ParameterTypeRequiredDescription
model string required Model ID slug — see table below.
messages array required Array of {role, content} objects. Roles: system, user, assistant.
stream boolean optional If true, tokens stream as SSE events. Default: false.
max_tokens integer optional Maximum tokens to generate in the response.
temperature number optional Sampling temperature 0–2. Higher = more creative. Default: 1.
top_p number optional Nucleus sampling probability. Default: 1.
tools array optional Function definitions for function calling (tool use).
tool_choice string | object optional "auto", "none", or {"type":"function","function":{"name":"…"}}.
response_format object optional {"type":"json_object"} or {"type":"json_schema",…} for structured output.
stop string | array optional Up to 4 sequences where generation stops.
frequency_penalty number optional –2.0 to 2.0. Penalises repeated tokens.
presence_penalty number optional –2.0 to 2.0. Penalises tokens already in the prompt.
seed integer optional For deterministic outputs (model dependent).

Basic example

from openai import OpenAI

client = OpenAI(
    api_key="bapi_your_key_here",
    base_url="https://api.belugapi.com/v1"
)

response = client.chat.completions.create(
    model="gpt-5.4",
    messages=[
        {"role": "system",  "content": "You are a helpful assistant."},
        {"role": "user",    "content": "Explain quantum entanglement in 3 sentences."}
    ],
    max_tokens=256,
    temperature=0.7,
)

print(response.choices[0].message.content)
import OpenAI from "openai";
const client = new OpenAI({ apiKey: "bapi_your_key_here", baseURL: "https://api.belugapi.com/v1" });

const res = await client.chat.completions.create({
  model: "gpt-5.4",
  messages: [
    { role: "system", content: "You are a helpful assistant." },
    { role: "user",   content: "Explain quantum entanglement in 3 sentences." },
  ],
  max_tokens: 256,
  temperature: 0.7,
});
console.log(res.choices[0].message.content);
curl https://api.belugapi.com/v1/chat/completions \
  -H "Authorization: Bearer bapi_your_key_here" \
  -H "Content-Type: application/json" \
  -d '{
    "model": "gpt-5.4",
    "messages": [
      {"role": "system", "content": "You are a helpful assistant."},
      {"role": "user",   "content": "Explain quantum entanglement in 3 sentences."}
    ],
    "max_tokens": 256,
    "temperature": 0.7
  }'

Response object

200 OK
{
  "id":      "chatcmpl-abc123",
  "object":  "chat.completion",
  "created": 1716900000,
  "model":   "gpt-5.4",
  "choices": [{
    "index":         0,
    "message": {
      "role":    "assistant",
      "content": "Quantum entanglement is a phenomenon…"
    },
    "finish_reason": "stop"
  }],
  "usage": {
    "prompt_tokens":     28,
    "completion_tokens": 74,
    "total_tokens":      102
  }
}

Streaming (SSE)

Set "stream": true. Tokens arrive as data: {...} chunks followed by data: [DONE].

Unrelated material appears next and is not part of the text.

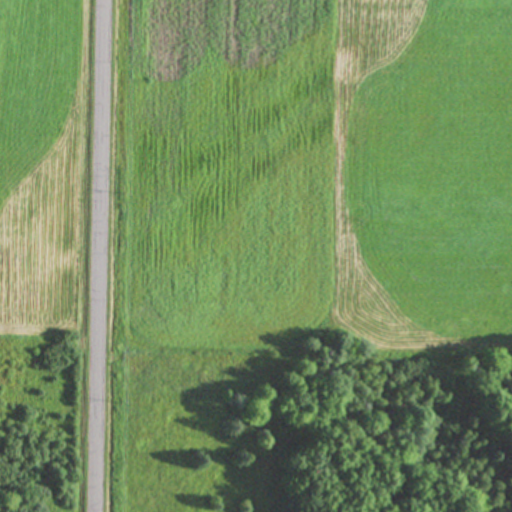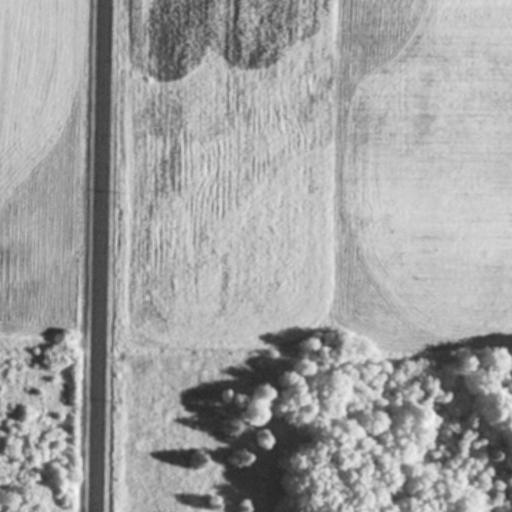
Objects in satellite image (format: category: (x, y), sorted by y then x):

stream = client.chat.completions.create(
    model="claude-opus-4-7",
    messages=[{"role": "user", "content": "Write a haiku about the sea."}],
    stream=True,
)

for chunk in stream:
    delta = chunk.choices[0].delta.content
    if delta:
        print(delta, end="", flush=True)
const stream = await client.chat.completions.create({
  model:    "claude-opus-4-7",
  messages: [{ role: "user", content: "Write a haiku about the sea." }],
  stream:   true,
});
for await (const chunk of stream) {
  process.stdout.write(chunk.choices[0]?.delta?.content ?? "");
}
curl https://api.belugapi.com/v1/chat/completions \
  -H "Authorization: Bearer bapi_your_key_here" \
  -H "Content-Type: application/json" \
  --no-buffer \
  -d '{
    "model": "claude-opus-4-7",
    "messages": [{"role":"user","content":"Write a haiku about the sea."}],
    "stream": true
  }'

Vision (image input)

For models with vision support, pass an array of content items including image_url parts.

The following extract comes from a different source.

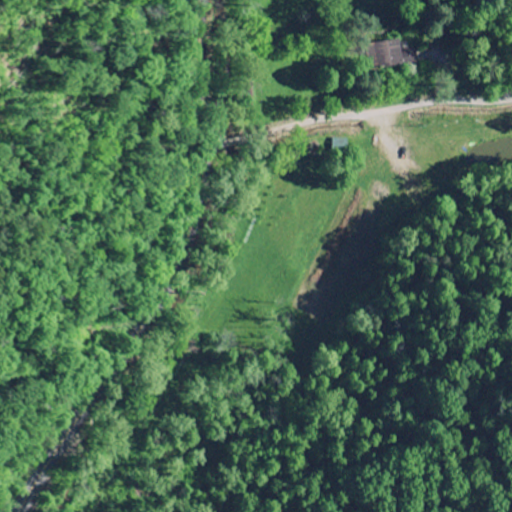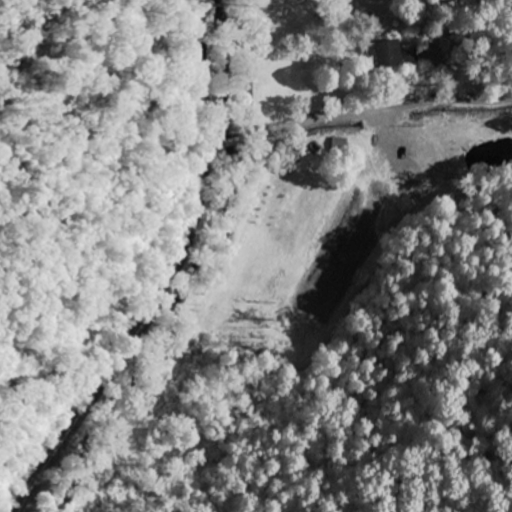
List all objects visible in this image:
building: (396, 57)
road: (356, 113)
road: (172, 275)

response = client.chat.completions.create(
    model="gpt-5.4",
    messages=[{
        "role": "user",
        "content": [
            {"type": "text", "text": "What is in this image?"},
            {"type": "image_url",
             "image_url": {"url": "https://example.com/image.jpg"}}
        ]
    }]
)
curl https://api.belugapi.com/v1/chat/completions \
  -H "Authorization: Bearer bapi_your_key_here" \
  -H "Content-Type: application/json" \
  -d '{
    "model": "gpt-5.4",
    "messages": [{
      "role": "user",
      "content": [
        {"type": "text", "text": "What is in this image?"},
        {"type": "image_url", "image_url": {"url": "https://example.com/image.jpg"}}
      ]
    }]
  }'

Function calling (tools)

response = client.chat.completions.create(
    model="gpt-5.4",
    messages=[{"role": "user", "content": "What is the weather in Paris?"}],
    tools=[{
        "type": "function",
        "function": {
            "name": "get_weather",
            "description": "Get current weather for a city.",
            "parameters": {
                "type": "object",
                "properties": {
                    "city": {"type": "string", "description": "City name"}
                },
                "required": ["city"]
            }
        }
    }],
    tool_choice="auto",
)
curl https://api.belugapi.com/v1/chat/completions \
  -H "Authorization: Bearer bapi_your_key_here" \
  -H "Content-Type: application/json" \
  -d '{
    "model": "gpt-5.4",
    "messages": [{"role":"user","content":"What is the weather in Paris?"}],
    "tools": [{
      "type": "function",
      "function": {
        "name": "get_weather",
        "description": "Get current weather for a city.",
        "parameters": {
          "type": "object",
          "properties": { "city": {"type":"string"} },
          "required": ["city"]
        }
      }
    }],
    "tool_choice": "auto"
  }'

Available LLM models

Use any of these IDs in the model field. All models are OpenAI-compatible.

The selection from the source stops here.